以下、実施例によって本発明をより具体的に説明する。本発明はこれらの実施例に限定されない。
表1に示す化学組成を有する鋼種1〜21を溶製した。表1の「−」は、該当する元素の含有量が不純物レベルであることを示す。
Figure 2019063868
各鋼種から、溶接棒と板材とを作製した。具体的には、1150℃で熱間鍛造、熱間加工及び機械加工を施して2mm角の溶接棒を作製した。1150℃で熱間鍛造後、さらに1150℃で熱間圧延して厚さ4mmの板材を作製した。
作製した溶接棒を用いて、全溶着金属試験片を作製した。具体的には、手動のガスタングステンアーク溶接(GTAW)で、開先面へのバタリング溶接後、開先内に積層溶接を行った。入熱は9〜12kJ/cmとし、層間温度は150℃以下とした。溶接前熱処理(予熱)及び溶接後熱処理は実施しなかった。作製した全溶着金属試験片から、ミクロ観察用試験片、引張試験片、及びシャルピー衝撃試験を採取した。
ミクロ試験片から、実施形態で説明した方法によって、δフェライトの面積率を測定した。測定結果を前掲の表1に示す。
引張試験片は、平行部直径が6mmの丸棒試験片とした。室温、大気中で引張試験を実施し、引張強さを測定した。
シャルピー衝撃試験片は、JIS Z 2242に準拠し、フルサイズの2mmVノッチ試験片とし、−196℃でシャルピー衝撃試験を実施した。
作製した板材からトランスバレストレイン試験片を採取した。その後、溶接電流100A、溶接速度15cm/minの条件にてGTAWによりビードオンプレート溶接を行った。溶融池が試験片の長手方向の中央部に到達したとき、試験片に曲げ変形を加え、溶接金属に付加歪みを与えて割れを発生させた。付加歪みは、最大割れ長さが飽和する2%とした。評価は、溶接金属内に生じた最大割れ長さを測定し、溶接材料が有する凝固割れ感受性の評価指標とした。割れ長さは、Alloy800Hの最大割れ長さである1.65mm以下を目標とした。
引張試験、シャルピー衝撃試験、及びトランスバレストレイン試験の結果を表2に示す。

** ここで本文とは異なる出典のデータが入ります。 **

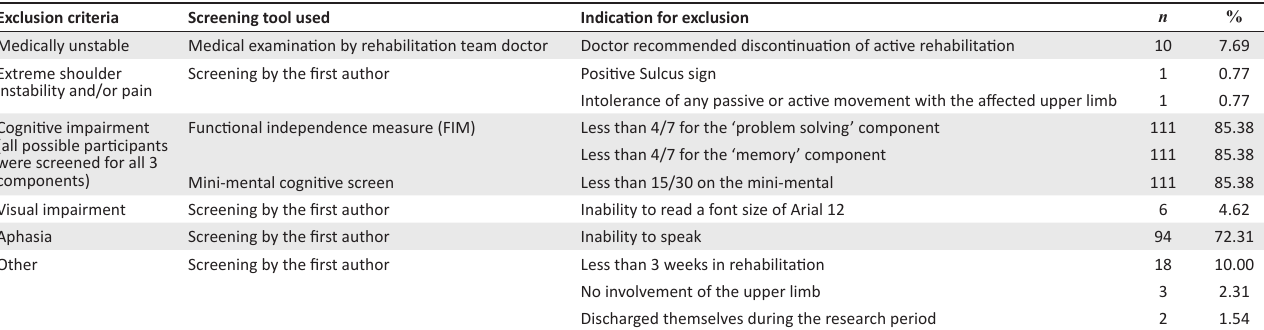
TABLE 1: Reasons for excluding possible candidates from study ( n =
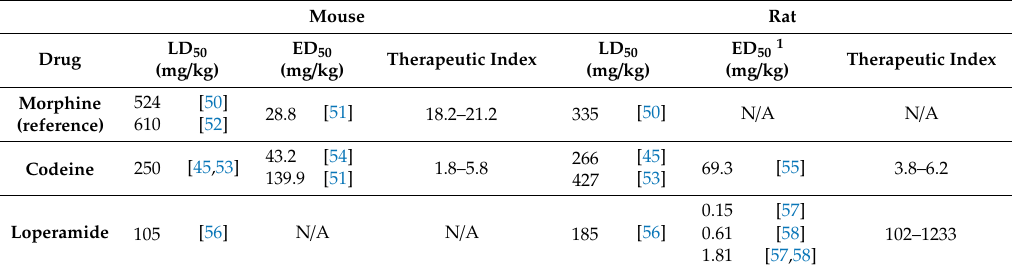
Table 2. E ffi cacy and toxicity of selected opioids in animal studies.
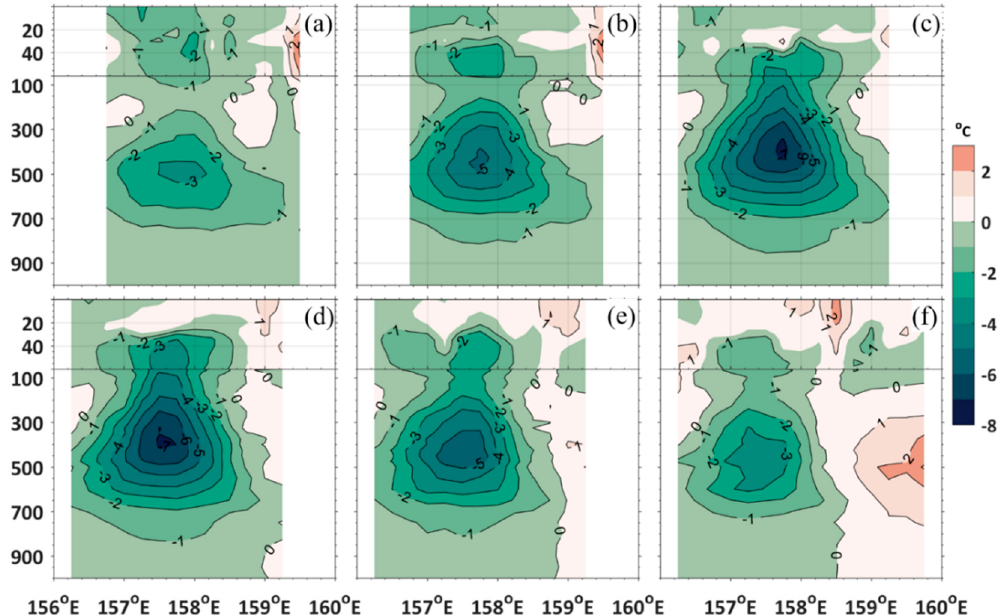
Figure 2. Temperature anomalies at the six sections. ( a ), ( b ), ( c ), ( d ), ( e ) and ( f ) are for the sections of S1, S2, S3, S4, S5 and S6,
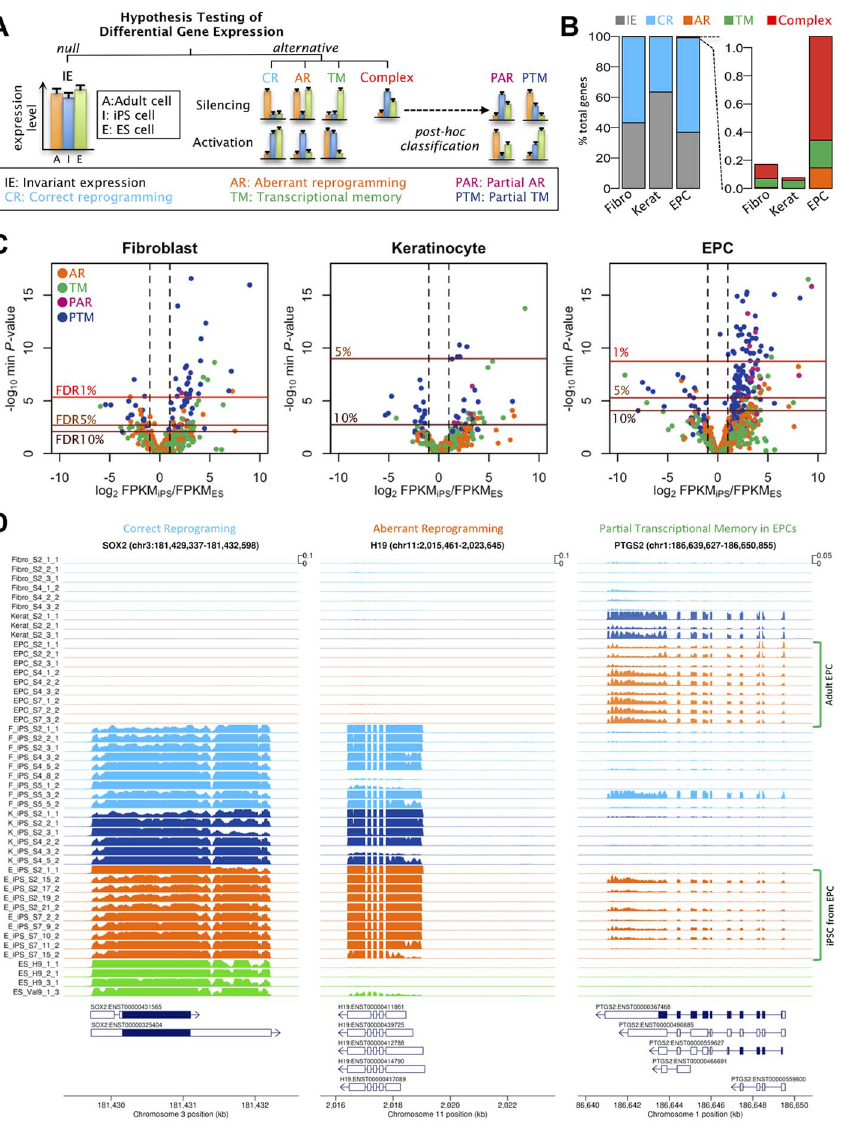
Figure 2. Effects of cell type and tissues of origin on expression levels in iPSCs. (a) Schematic of hypothesis testing approach to identify genes with invariant expression (IE) from genes that we defined as correctly reprogrammed (CR), aberrantly reprogrammed (AR), with transcriptional memory (TM) and showing complex expression. Genes showing complex expression are further classified into partial AR (PAR) and partial TM (PTM) according to the expression patterns. (b) Percentages of genes assigned to alternative differential expression groups based on a hierarchical model (see Text S1 1.4.3). (c) Volcano plots of differentially expressed genes. Plots show log 10 of minimum P-values among the four alternative hypotheses against log 2 fold change of average expression levels between iPSCs and ESCs. The colours of points indicate the differential expression categories into which a gene was classified. Dashed lines show twofold enrichment of mean expression levels between iPSCs and ESCs. FDR thresholds were calculated by permutation. (d) Read coverage depth in three examples of differentially expressed genes; SOX2, was categorised as correctly reprogrammed in all three tissues (F-iPSCs: p , 1 6 10 2 24 ; K-iPSCs: p , 1.2 6 10 2 16 ;E-iPSCs: p , 4.6 6 10 2 25 ), H19 was categorised as aberrantly reprogrammed in all three tissues (F-iPSCs: p , 1.2 6 10 2 6 ; K-iPSCs: p , 2.7 6 10 2 4 ;E-iPSCs: p , 1.5 6 10 2 16 ) and TYW3 gene was categorised as partial transcriptional memory in E-iPSCs (p , 7.1 6 10 2 8 ), invariant expression in F-iPSCs (p . 0.1) and correctly reprogrammed in K-iPSCs (p , 1.4 6 10 2 3 ). Coverage depth was truncated at 1000 reads per bp.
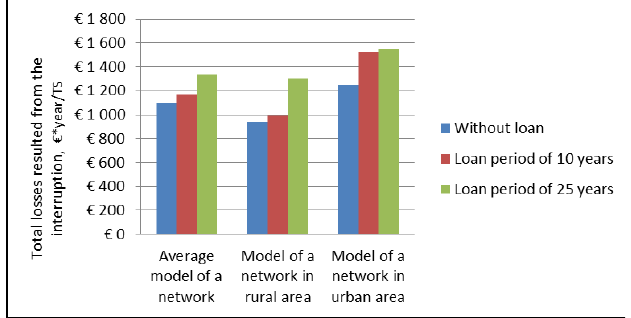
Fig. 8. Total losses resulted from the interruption for the case of power switches optimization.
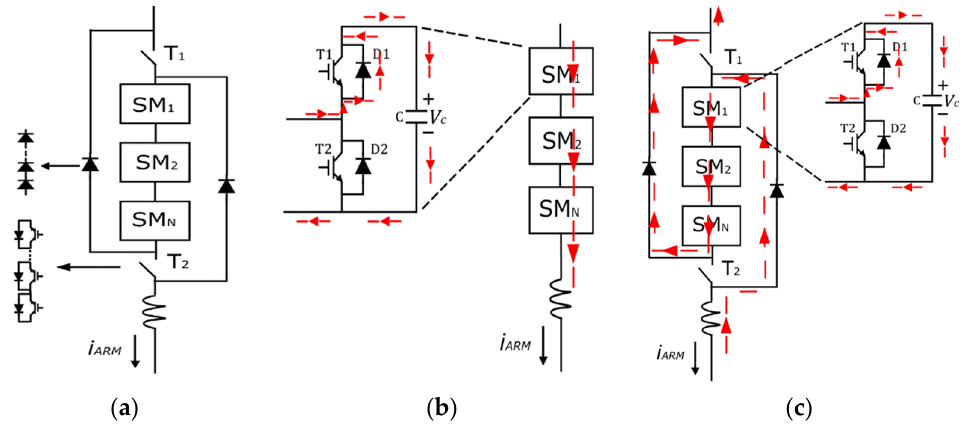
Figure 21. (a) Improved HBSM-based MMC arm; (b) fault current path through an arm for i ARM > 0; (c) fault current path through an arm for i ARM < 0.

表2の「−」は、該当する試験を実施していないことを示す。
Figure 2019063868
鋼種1〜8から作製された全溶着金属試験片は、690MPa以上の引張強さを有し、−196℃でのシャルピー衝撃試験の吸収エネルギーが27J以上であった。また、トランスバレストレイン試験での最大割れ長さも小さかった。
鋼種9〜15から作製された全溶着金属試験片は、690MPa以上の引張強さを有していたものの、−196℃でのシャルピー衝撃試験の吸収エネルギーが27J未満であった。これは鋼種9〜15のF1が大きすぎたためと考えられる。
鋼種16及び18から作製された全溶着金属試験片は、引張強さが690MPa未満であった。これは、鋼種16及び18のMn含有量及びN含有量が低すぎたため、又はF1が低すぎたためと考えられる。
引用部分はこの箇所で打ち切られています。